**INSTRUCTION:**
Convert everything from the line containing "collectors: F. A." down to the last line of the entries into a Markdown table. Use a column Row for the running number and a column Line for the line itself, and leave out blank lines.

**DATASET EXCERPTS:**
● ● ● ● ● ● ●
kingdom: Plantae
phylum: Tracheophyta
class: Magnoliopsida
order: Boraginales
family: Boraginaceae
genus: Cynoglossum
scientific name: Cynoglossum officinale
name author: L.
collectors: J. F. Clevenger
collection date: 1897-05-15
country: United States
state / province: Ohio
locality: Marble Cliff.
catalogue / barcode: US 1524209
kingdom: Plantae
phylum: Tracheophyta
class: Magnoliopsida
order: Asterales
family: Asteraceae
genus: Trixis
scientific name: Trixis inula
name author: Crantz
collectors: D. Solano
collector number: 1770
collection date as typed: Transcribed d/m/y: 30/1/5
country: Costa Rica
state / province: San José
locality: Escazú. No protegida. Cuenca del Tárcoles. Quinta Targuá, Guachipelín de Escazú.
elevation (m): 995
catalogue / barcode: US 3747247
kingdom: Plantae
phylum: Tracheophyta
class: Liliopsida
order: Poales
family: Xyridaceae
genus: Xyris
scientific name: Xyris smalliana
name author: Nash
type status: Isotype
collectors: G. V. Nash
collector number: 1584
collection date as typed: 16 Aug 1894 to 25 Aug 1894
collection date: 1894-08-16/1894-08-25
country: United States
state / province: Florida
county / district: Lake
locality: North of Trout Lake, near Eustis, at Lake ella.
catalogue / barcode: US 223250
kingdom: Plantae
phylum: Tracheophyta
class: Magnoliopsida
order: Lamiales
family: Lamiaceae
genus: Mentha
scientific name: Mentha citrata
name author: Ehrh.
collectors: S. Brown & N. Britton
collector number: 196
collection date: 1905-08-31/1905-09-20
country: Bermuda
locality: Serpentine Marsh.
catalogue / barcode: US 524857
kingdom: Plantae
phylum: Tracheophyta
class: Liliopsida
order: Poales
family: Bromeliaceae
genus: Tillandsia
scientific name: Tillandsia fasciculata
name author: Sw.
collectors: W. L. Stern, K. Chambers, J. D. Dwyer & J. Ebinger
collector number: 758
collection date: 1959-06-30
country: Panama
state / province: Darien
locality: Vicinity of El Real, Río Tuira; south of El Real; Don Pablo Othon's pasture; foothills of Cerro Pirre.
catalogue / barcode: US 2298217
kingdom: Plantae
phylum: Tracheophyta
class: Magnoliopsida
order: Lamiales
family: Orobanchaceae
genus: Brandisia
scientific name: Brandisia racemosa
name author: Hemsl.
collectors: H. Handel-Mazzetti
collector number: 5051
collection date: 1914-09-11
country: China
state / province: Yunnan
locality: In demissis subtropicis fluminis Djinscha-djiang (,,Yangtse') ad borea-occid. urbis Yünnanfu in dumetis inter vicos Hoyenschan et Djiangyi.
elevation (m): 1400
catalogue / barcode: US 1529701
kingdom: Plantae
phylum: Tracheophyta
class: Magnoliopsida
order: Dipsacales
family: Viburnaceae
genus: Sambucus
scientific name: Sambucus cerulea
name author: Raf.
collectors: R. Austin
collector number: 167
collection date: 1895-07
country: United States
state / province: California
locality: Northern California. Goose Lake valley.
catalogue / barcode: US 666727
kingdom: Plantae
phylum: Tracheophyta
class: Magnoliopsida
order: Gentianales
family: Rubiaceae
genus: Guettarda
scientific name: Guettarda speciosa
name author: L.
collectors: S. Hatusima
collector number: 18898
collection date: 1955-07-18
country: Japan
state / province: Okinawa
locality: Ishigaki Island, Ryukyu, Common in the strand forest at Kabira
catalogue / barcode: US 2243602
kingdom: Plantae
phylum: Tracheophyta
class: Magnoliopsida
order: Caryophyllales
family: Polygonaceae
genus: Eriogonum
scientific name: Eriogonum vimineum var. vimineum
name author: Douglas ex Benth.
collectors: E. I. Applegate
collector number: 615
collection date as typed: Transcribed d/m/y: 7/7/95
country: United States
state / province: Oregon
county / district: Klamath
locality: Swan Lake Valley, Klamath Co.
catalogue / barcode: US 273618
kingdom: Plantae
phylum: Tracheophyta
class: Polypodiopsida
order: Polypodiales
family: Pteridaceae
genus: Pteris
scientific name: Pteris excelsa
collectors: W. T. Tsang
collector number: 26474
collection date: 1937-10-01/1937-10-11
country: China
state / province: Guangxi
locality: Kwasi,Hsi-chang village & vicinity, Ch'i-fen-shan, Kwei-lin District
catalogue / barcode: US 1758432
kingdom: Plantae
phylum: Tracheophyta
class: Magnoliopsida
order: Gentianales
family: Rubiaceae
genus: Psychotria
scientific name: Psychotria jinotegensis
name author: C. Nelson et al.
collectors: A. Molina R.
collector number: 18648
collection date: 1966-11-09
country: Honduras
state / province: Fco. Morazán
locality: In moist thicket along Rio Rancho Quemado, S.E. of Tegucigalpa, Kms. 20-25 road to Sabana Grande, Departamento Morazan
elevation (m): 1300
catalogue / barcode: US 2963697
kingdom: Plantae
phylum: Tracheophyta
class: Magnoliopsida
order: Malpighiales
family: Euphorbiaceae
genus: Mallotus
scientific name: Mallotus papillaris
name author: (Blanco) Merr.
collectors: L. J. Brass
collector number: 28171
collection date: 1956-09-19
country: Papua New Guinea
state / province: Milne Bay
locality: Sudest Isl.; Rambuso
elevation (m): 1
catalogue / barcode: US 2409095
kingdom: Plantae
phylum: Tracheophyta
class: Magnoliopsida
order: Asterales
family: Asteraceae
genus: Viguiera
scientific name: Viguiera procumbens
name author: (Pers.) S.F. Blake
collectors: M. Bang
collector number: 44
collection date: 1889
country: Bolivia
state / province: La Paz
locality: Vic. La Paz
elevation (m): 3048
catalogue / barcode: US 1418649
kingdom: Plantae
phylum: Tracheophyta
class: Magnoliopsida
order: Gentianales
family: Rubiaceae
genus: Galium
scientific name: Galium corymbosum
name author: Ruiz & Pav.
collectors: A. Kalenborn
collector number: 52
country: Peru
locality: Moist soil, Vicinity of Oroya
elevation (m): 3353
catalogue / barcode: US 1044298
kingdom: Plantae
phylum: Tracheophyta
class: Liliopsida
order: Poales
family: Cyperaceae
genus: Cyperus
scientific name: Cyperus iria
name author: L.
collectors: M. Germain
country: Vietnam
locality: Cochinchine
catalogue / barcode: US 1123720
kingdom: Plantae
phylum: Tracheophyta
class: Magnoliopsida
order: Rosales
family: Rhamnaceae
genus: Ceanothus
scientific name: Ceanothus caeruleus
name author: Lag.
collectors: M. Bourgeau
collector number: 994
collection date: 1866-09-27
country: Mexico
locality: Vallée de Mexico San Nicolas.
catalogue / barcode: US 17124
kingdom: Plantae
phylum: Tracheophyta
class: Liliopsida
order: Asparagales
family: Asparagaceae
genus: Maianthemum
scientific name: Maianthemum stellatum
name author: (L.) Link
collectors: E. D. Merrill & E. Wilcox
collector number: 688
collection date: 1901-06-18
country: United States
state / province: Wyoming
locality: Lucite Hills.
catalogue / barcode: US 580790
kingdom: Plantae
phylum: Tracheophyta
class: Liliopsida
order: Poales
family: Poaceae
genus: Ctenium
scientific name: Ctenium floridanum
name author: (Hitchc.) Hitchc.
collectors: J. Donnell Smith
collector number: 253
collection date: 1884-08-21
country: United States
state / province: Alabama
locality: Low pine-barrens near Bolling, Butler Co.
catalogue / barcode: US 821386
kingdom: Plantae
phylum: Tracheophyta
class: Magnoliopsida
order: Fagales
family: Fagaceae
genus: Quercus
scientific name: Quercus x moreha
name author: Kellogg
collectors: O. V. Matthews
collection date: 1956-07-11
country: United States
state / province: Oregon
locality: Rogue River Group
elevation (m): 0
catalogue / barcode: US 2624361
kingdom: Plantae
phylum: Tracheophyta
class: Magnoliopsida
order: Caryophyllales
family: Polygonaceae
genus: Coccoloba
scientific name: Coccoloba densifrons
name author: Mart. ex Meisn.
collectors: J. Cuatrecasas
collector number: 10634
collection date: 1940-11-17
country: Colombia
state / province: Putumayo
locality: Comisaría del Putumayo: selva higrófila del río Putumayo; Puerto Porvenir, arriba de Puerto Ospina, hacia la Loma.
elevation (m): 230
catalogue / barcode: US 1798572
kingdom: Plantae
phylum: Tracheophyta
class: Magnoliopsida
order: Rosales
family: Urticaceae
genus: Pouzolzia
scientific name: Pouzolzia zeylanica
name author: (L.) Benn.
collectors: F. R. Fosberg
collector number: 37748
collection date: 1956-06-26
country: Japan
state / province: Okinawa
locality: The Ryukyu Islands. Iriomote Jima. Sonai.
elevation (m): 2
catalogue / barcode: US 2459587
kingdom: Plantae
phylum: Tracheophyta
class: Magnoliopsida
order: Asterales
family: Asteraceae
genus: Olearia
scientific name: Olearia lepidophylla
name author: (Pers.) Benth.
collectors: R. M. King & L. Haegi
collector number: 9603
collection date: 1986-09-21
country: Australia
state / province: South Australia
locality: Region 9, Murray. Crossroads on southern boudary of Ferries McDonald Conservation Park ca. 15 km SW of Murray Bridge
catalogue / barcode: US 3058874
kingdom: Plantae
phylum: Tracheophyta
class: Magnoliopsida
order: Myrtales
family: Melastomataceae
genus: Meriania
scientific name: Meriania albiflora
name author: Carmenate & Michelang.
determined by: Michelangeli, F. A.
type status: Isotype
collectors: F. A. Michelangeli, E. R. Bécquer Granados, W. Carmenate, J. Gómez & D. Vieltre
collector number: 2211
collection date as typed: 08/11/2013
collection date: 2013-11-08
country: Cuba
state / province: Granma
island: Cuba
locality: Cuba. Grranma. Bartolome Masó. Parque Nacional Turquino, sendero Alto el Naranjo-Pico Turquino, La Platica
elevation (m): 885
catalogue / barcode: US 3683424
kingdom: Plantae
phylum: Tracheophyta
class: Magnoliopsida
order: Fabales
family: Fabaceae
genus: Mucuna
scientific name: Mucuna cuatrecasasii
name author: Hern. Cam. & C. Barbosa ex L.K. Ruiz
● ● ● ● ● ● ●
**FINAL RESULT:**
| Row | Line |
|---|---|
| 1 | collectors: F. A. Michelangeli, E. R. Bécquer Granados, W. Carmenate, J. Gómez & D. Vieltre |
| 2 | collector number: 2211 |
| 3 | collection date as typed: 08/11/2013 |
| 4 | collection date: 2013-11-08 |
| 5 | country: Cuba |
| 6 | state / province: Granma |
| 7 | island: Cuba |
| 8 | locality: Cuba. Grranma. Bartolome Masó. Parque Nacional Turquino, sendero Alto el Naranjo-Pico Turquino, La Platica |
| 9 | elevation (m): 885 |
| 10 | catalogue / barcode: US 3683424 |
| 11 | kingdom: Plantae |
| 12 | phylum: Tracheophyta |
| 13 | class: Magnoliopsida |
| 14 | order: Fabales |
| 15 | family: Fabaceae |
| 16 | genus: Mucuna |
| 17 | scientific name: Mucuna cuatrecasasii |
| 18 | name author: Hern. Cam. & C. Barbosa ex L.K. Ruiz |